I don't know why I worried about not crying this morning before going to work. I made up for it at work today.
Today I had to start planning your memorial service. We finally settled on Friday at 6pm. I feel bad that Lindsay won't be there, but I can't wait months to do it. Everytime something like this comes up, I feel like I take a step back in any progress I have made. Even after the memorial service is done, we will still be waiting for the autopsy results and the blood tests results. I think no matter what the results are, it will be upsetting. Whether they don't find out why you died, they find out and it could have been prevented somehow, or they find out and there is a good chance it could happen again.
I called the funeral home to make sure that I would get your ashes (assuming there are any ashes) back before Friday night and then I called Mike to see if he could do the service on Friday night at 6. He said he could and I should go by the church in the morning to pick out a place in the garden to put you. I was already on the verge of tears, but that did it. Just the thought of walking around the garden that our wedding pictures were done in to pick a place to bury our baby's ashes is too much. It was less than a year ago that we stood there, so happy and looking forward to the rest of our lives. Now we will be standing there feeling so much sadness and loss. There is something so wrong about that.
Now I have to figure out what to say at the memorial. Should I read the letter that I put with you to be cremated with? Somehow I think that that should just stay between you, me and Daddy.

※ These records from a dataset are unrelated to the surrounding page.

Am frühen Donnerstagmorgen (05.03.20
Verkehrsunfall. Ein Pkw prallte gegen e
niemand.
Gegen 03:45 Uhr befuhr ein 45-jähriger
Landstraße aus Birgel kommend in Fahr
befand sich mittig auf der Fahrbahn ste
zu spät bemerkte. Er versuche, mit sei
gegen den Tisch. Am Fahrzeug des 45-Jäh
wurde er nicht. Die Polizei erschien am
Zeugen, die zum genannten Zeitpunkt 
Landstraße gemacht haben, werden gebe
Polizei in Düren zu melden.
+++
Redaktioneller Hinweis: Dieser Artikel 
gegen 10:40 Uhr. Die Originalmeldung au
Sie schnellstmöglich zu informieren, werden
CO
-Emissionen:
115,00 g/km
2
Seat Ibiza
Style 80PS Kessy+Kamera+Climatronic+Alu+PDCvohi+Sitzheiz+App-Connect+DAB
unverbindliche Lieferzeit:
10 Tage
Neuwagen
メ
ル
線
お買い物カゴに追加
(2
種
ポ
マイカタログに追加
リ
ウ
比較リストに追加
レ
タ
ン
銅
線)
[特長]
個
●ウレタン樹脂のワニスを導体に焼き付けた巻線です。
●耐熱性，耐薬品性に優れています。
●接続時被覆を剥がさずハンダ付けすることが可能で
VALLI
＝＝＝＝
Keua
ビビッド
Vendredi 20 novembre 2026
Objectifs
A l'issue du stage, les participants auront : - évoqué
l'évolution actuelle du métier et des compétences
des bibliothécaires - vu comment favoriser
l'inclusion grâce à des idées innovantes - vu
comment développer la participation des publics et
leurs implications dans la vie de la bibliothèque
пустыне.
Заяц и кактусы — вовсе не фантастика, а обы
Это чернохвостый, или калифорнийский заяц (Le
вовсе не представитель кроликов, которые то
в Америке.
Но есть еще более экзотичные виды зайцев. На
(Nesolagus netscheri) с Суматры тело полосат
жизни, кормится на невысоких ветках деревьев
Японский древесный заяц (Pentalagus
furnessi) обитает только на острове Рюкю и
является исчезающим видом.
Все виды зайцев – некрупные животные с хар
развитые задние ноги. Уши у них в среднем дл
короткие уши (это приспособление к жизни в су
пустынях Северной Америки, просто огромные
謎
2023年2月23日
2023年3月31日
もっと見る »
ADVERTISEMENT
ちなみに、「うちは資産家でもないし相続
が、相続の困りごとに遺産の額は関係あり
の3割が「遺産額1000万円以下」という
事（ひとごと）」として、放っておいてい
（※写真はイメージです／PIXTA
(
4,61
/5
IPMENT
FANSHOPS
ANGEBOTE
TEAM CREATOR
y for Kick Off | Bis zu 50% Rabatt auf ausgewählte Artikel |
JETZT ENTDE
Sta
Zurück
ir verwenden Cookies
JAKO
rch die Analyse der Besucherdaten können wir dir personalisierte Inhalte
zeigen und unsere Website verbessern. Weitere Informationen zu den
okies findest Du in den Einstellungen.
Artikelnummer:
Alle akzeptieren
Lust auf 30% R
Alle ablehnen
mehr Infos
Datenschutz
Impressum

I think I have found another poem that someone else wrote that nicely sums up my feelings. I don't usually show my feelings this much in front of other people. I have shared more of my feelings over the past 2 weeks than I have ever done. It is hard to imagine standing around in the garden with our family there and saying my deepest feelings for you. I feel like I am letting you down if I don't do that, but everyone knows that I love you and your death has devastated me.

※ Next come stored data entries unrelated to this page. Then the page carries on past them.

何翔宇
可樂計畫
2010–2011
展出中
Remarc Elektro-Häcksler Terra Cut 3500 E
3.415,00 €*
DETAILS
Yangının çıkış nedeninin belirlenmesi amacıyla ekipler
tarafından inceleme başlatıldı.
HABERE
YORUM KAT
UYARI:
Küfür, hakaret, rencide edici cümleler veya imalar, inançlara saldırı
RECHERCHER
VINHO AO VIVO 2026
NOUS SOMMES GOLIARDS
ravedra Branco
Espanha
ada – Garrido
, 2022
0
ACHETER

Today I had to go to the room at work that I have chosen to cry in as I probably won't be discovered there. I only spent about 5 minutes there, but I needed to get away. I didn't know how big the cry was going to be. I went to Jessie's place at lunch. It was so nice to have somewhere to go and I just had to get out of the office. I was worried that I would run into Nicole in the hallway since she is 2 weeks further along than I was. I think I would have just started crying right then and there. When I was in the elevator in the morning, a pregnant woman I don't know got in. I just stared at the floor and even caught myself holding my breath until the door opened and I could escape. I am so sad that I'm not pregnant with you anymore.
Today Melissa came over for one of our regular talks. She didn't bring up what happened to you and me at all, but eventually she asked what I did last Friday, when I was still home. I said something like "well, you heard about the baby right?" and she said she had but didn't really know what to say or if I wanted to talk about it. I said that I did and then we talked about you and everything that happened for about 20 minutes. She also asked what you looked like. I said you had Ted's lips and nose and my shoulders and collarbones and that you had your eyes open. It felt good. She said that she likes the name that we chose for you. Later on in the day Jen and I were talking and everything that happened came up somehow and we talked for about 20 minutes. She didn't say anything 'wrong' or insensitive, she was a good listener, which is one of the best things these days. She also said that she really likes you name, as have alot of other people. I love hearing that.
Yvonne called and said that she had just heard and that her heart broke for us when she heard and that she was so sad. It was so nice of her to say that. She said that if I never need to cry or talk, to give her a call. I thought she was going to say that it happened to her once too, but she didn't. She called Ted before calling me to confirm that what she heard was true and told him how sorry she was. She also said to me that she would give me a big hug if she was with me right then. She sounded sad on the phone. It is touching how many people have expressed their condolences and sadness for us.
I wish you were still with me sweetie. I wish that so much. Nothing would make me happier.